Work order
Please give back each line below unchanged; none of the pictures should appear.

Provided information
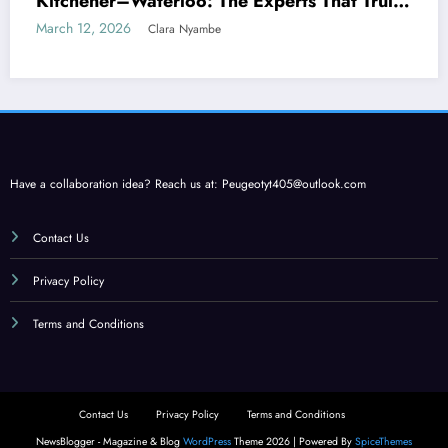
Kitchener–Waterloo: The Experts That Truly
Care
March 12, 2026
Clara Nyambe
Have a collaboration idea? Reach us at:
Peugeotyt405@outlook.com
Contact Us
Privacy Policy
Terms and Conditions
Contact Us
Privacy Policy
Terms and Conditions
NewsBlogger - Magazine & Blog
WordPress
Theme 2026 | Powered By
SpiceThemes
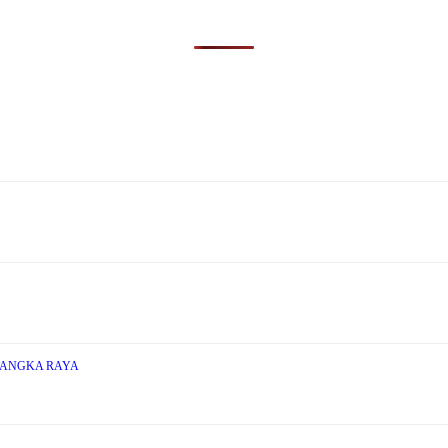
LANGKA RAYA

Worked solution
Kitchener–Waterloo: The Experts That Truly
Care
March 12, 2026
Clara Nyambe
Have a collaboration idea? Reach us at:
Peugeotyt405@outlook.com
Contact Us
Privacy Policy
Terms and Conditions
Contact Us
Privacy Policy
Terms and Conditions
NewsBlogger - Magazine & Blog
WordPress
Theme 2026 | Powered By
SpiceThemes
LANGKA RAYA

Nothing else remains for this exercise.